30. Из 1000 опрошенных в пользу Запада и Японии высказалось в Узбекистане 519 и в Казахстане 423 человека; в пользу мусульманских стран - 66 (см.: Ibid.).
31. Киреев Н. Турция - путь в Европу или возвращение в Центральную Азию // Восток. 1996. No. 5. С. 68.

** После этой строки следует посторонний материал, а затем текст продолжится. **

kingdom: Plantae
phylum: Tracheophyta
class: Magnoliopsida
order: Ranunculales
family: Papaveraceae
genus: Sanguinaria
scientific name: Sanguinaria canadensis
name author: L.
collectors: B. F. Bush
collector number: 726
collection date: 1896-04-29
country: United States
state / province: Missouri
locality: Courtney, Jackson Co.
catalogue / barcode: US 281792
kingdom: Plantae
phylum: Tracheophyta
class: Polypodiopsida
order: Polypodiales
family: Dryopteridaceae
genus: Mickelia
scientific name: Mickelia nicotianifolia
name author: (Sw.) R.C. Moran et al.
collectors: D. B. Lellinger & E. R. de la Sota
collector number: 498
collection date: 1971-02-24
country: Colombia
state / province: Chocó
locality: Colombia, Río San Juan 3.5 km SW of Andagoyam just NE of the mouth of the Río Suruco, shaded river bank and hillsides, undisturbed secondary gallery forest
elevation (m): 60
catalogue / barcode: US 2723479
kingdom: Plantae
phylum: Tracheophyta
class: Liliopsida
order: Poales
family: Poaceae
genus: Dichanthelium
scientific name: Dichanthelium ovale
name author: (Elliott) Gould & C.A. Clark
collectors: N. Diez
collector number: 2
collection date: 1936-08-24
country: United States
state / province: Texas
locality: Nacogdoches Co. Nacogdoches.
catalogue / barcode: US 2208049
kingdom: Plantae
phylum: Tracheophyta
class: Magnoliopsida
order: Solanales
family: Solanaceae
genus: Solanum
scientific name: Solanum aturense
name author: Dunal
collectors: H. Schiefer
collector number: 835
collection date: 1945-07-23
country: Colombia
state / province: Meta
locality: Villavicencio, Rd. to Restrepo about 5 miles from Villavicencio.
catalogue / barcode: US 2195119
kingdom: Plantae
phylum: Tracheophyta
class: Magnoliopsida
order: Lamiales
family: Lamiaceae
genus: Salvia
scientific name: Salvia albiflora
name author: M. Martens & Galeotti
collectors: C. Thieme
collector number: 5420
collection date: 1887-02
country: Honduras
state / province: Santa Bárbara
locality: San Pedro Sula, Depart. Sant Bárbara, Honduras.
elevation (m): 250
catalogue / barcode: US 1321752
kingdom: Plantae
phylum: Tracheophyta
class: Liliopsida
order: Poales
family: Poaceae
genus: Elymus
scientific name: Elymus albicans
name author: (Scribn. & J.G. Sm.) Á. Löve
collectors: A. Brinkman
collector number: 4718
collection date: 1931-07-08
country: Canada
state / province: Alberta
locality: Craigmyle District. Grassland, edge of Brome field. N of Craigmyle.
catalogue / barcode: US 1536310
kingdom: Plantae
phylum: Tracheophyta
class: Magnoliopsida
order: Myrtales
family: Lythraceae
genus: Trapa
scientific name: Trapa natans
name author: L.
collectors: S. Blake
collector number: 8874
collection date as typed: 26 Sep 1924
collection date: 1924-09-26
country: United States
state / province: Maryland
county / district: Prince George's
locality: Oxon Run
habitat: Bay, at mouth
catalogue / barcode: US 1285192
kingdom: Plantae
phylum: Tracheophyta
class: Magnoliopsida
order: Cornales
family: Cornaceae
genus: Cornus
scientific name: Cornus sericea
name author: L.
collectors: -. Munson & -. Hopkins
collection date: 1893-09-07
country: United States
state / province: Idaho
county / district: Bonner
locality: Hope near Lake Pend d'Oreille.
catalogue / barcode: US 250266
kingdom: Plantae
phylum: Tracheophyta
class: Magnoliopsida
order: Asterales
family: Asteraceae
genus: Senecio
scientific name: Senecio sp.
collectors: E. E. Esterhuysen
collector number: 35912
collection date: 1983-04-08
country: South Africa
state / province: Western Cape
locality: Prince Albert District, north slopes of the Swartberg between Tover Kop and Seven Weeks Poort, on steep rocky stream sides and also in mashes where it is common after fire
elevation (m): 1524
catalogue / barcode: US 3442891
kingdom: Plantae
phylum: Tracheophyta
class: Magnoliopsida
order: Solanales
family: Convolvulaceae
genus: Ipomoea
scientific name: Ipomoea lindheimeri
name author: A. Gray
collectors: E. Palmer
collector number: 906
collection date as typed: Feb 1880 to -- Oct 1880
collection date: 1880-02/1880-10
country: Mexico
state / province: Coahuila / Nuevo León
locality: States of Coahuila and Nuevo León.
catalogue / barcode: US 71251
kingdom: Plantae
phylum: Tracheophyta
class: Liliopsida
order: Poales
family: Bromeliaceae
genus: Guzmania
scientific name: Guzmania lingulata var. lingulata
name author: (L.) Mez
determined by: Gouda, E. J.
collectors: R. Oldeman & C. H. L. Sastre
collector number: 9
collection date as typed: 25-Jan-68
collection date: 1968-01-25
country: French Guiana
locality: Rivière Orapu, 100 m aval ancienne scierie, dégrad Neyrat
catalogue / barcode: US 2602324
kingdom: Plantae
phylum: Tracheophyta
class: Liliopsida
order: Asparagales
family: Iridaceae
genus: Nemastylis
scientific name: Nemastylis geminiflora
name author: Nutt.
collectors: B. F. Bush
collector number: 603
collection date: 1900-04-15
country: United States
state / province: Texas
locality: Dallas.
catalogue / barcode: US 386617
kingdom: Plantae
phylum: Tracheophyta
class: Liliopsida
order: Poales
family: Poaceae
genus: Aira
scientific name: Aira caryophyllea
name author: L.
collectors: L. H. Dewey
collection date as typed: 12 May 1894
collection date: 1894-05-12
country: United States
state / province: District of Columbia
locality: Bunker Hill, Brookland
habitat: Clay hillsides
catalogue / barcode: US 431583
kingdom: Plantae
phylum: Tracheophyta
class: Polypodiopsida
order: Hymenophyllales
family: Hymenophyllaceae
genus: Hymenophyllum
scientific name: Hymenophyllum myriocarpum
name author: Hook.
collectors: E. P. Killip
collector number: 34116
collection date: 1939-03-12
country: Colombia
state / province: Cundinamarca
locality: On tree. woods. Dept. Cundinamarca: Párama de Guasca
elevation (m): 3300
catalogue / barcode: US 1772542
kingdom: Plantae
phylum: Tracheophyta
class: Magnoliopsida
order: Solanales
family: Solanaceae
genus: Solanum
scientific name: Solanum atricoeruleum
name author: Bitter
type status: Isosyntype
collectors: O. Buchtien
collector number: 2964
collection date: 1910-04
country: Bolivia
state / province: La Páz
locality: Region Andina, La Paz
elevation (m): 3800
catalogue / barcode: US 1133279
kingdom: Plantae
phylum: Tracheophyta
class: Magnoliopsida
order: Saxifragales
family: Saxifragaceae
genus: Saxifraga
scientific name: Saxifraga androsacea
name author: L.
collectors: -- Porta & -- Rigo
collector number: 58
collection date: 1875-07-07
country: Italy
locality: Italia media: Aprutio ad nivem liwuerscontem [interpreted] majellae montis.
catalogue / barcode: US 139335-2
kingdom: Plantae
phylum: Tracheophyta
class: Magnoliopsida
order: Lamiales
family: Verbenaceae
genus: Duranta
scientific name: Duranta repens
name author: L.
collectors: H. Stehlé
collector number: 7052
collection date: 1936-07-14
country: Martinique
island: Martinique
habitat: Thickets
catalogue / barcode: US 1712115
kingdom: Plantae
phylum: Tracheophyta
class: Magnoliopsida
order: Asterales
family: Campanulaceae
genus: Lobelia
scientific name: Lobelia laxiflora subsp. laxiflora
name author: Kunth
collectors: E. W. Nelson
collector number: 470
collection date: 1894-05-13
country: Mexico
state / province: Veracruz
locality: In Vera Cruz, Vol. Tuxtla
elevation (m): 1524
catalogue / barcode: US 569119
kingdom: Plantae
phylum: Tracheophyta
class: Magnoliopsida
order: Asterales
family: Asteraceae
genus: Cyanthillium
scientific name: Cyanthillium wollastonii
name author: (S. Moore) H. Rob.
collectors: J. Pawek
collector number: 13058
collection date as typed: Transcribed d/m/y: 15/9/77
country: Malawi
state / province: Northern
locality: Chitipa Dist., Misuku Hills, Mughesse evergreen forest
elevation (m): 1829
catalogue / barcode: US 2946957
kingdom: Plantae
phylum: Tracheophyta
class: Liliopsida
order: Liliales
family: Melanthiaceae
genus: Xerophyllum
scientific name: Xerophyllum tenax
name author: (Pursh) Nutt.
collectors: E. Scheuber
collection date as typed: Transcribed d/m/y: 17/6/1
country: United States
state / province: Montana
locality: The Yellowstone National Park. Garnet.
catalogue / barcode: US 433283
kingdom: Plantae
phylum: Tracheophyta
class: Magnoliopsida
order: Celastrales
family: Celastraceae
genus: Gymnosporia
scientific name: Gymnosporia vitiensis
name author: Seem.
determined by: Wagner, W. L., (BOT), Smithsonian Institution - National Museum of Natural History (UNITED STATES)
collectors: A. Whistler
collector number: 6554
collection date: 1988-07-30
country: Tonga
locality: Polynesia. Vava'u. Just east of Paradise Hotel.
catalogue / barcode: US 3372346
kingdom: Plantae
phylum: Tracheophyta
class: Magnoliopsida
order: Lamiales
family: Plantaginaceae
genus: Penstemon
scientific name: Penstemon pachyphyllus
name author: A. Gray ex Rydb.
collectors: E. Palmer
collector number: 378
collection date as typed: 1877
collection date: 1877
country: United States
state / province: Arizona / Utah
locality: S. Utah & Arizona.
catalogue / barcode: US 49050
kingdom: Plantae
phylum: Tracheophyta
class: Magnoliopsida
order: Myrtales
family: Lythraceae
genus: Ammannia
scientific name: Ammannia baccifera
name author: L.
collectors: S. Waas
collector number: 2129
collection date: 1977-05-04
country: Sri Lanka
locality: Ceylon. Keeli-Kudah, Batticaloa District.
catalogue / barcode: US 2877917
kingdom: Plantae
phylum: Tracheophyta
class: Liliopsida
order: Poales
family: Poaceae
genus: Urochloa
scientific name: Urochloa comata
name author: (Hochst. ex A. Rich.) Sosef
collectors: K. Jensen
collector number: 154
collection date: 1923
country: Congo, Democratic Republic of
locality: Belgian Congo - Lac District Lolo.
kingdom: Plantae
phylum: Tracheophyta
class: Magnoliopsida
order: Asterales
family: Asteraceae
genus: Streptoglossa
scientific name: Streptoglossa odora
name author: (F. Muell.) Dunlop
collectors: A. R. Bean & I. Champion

Алексей Всеволодович Малашенко
Член научного совета Московского Центра Карнеги,
профессор
Международная конференция
Евразийство - будущее России:
диалог культур и цивилизаций
2001 г.



   TopList         

  • Как выиграть в интернет казино?
  • Криптопрогнозы на пол года от Шона Уильямса
  • Применение алмазного оборудования в современном строительстве
  • Как ухаживать за окнами при алюминиевом остеклении
  • Уборка гостиниц
  • Разновидности ограждений
  • Заказать ремонт в ванной
  • Юридическая консультация: как оспорить завещание?
  • Как открыть продуктовый магазин - простой бизнес-план
  • Способы заработка и покупки биткоина
  • Ремонт квартир в городах: Орехово - Зуево, Шатура, Куроская
  • Как недорого получить права.
  • Обменять Киви на Перфект в лучшем сервере обменников
  • Как отличить подделку УГГИ от оригинала
  • Деньги тратил в казино - прямиком от производителя
  • Игровые автоматы вулкан ойлан - лицензионная верси
  • В казино Супер Слотс бесплатно можно играть в лучшие автоматы мировых производителей софта
  • Игровые автоматы онлайн на igrovye-avtomati.co
  • Исследование и объяснение шизофрении
  • Где купить ноутбук Делл
  • Брендирование фирменного салона продаж
  • Компания по грузоперевозкам: как правильно выбрать?
  • Обзор телевизоров Филипс
  • Несколько важных параметров выбора современных мотопомп
  • Обзор кофеварок

  • TopList  

    Институт прав человека

     
     Адреса электронной почты:  Подберезкин А.И. |  Подберезкин И.И. |  Реклама | 
    © 1999-2007 Наследие.Ru
    Информационно-аналитический портал "Наследие"
    Свидетельство о регистрации в Министерстве печати РФ: Эл. # 77-6904 от 8 апреля 2003 года.
    При полном или частичном использовании материалов, ссылка на Наследие.Ru обязательна.